- Video cover
- Directed by: Andrew Silver
- Written by: Andrew Silver (screenplay) based on a novel by Donald Harington
- Produced by: Samuel Benedict (ep) Yong-Hee Silver Philip J. Spinelli
- Starring: Karlene Crockett John Walcutt Anne Francis Frederic Forrest
- Cinematography: János Zsombolyai
- Edited by: Gabrielle Gilbert Reeves
- Music by: Regnar Grippe Michael Shrieve
- Production company: Silver Productions
- Distributed by: Silver Productions
- Release date: January 24, 1986 (US);
- Running time: 82 minutes (US) 78 minutes (DE)
- Country: United States
- Language: English

= Return (1985 film) =

Return, also known as Return: A Case of Passion, is a 1985 independent mystery film, written, directed and co-produced by Andrew Silver. It was Silver's debut theatrical work.

==Synopsis==
Diana Stoving, after experiencing a premonition, becomes convinced that her mother withheld the truth about her family history. Diana travels to Massachusetts to investigate. She coincidentally meets a woman studying past-life regression; one of her subjects is Day Whittaker, a young man who seems to be possessed by the spirit of Diana's deceased grandfather. Under regression, Day claims he died under suspicious circumstances.

==Cast==
Source:
- Karlene Crockett as Diana Stoving
- John Walcutt as Day Whittaker
- Anne Francis as Eileen Sedgeley
- Frederic Forrest as Brian Stoving
- Lee Stetson as Daniel Montcross
- Barbara Kerwin as Ellen Fullerton
- Lisa Richards as Ann Stoving
- Hanna Landy as Elizabeth Holt
- Ariel Aberg-Riger as Diana (age 3)
- Thomas Cross Rolapp as Lucky the mechanic
- Lenore Zann as Susan
- Dennis Hoerter as Mechanic's assistant

==Production==
Return was based on the 1972 novel Some Other Place. The Right Place. by Donald Harington. The film was shot in Los Angeles and Massachusetts, and was released in theaters January 24, 1986. It was released on VHS in 1988, with an "R" rating.

==Reception==
Reviews varied from mildly to strongly negative. Vincent Canby of The New York Times found Return to be a "technically competent but completely witless mystery movie about possession and reincarnation." He continued that the film is "always in focus, full of picturesque landscapes, devoid of character and even of suspense." Boston Globe reviewer Michael Blowen wrote "Fans of Shirley MacLaine's New Age fascination with past lives should find Return, a locally produced feature film, entertaining ... This independent film has first-rate production values and excellent performances, but it lacks the necessary tension and suspense to propel it into the rank of first-rate occult movies."

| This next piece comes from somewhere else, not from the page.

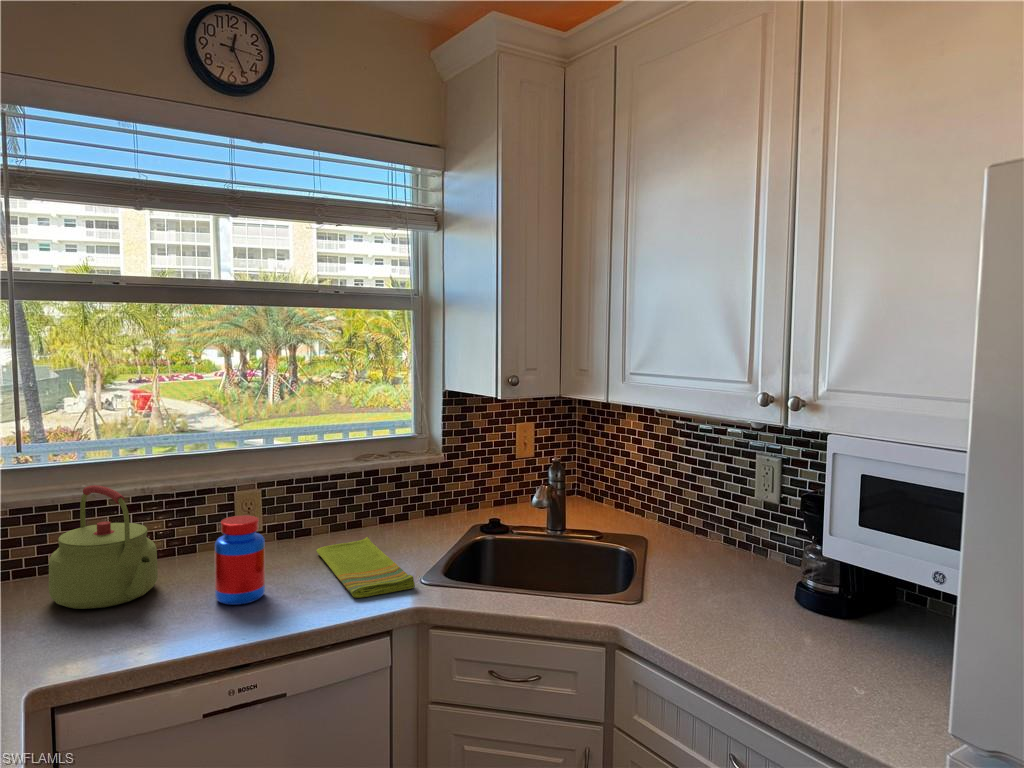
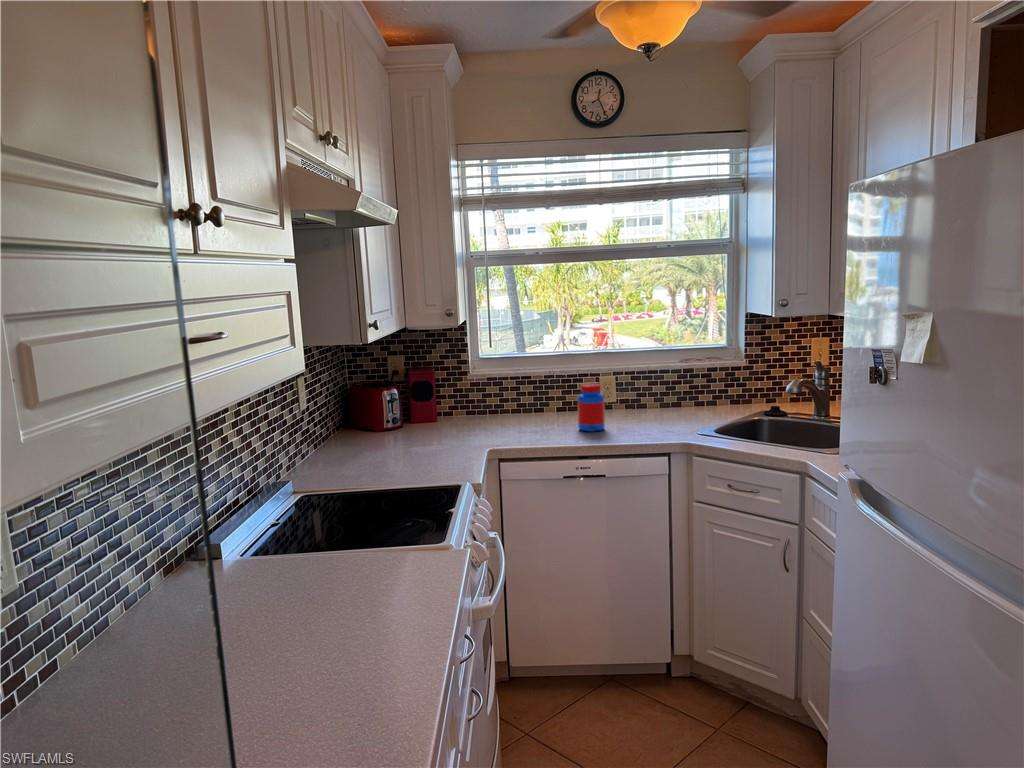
kettle: present [49,485,158,609] -> none [503,364,553,426]
dish towel: present [316,537,415,598] -> none [644,409,692,435]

Variety noted that the subtitle ("A case of passion") "gave away" the romantic subplot, and the ending. The film received a cool reception at eFilmCritic; Charles Tatum described it as generating "a complete feeling of indifference", spending too little time on either "character development or suspense." He described the "twist" ending as obvious. Eleanor Mannikka (Rovi/AllMovie) wrote that "the theme veers from possession to suspense thriller, slowing up in the process...", giving the film two stars (of five).

===Awards===
John Walcutt won Best Actor (Caixa de Catalunya) at Sitges - Catalan International Film Festival.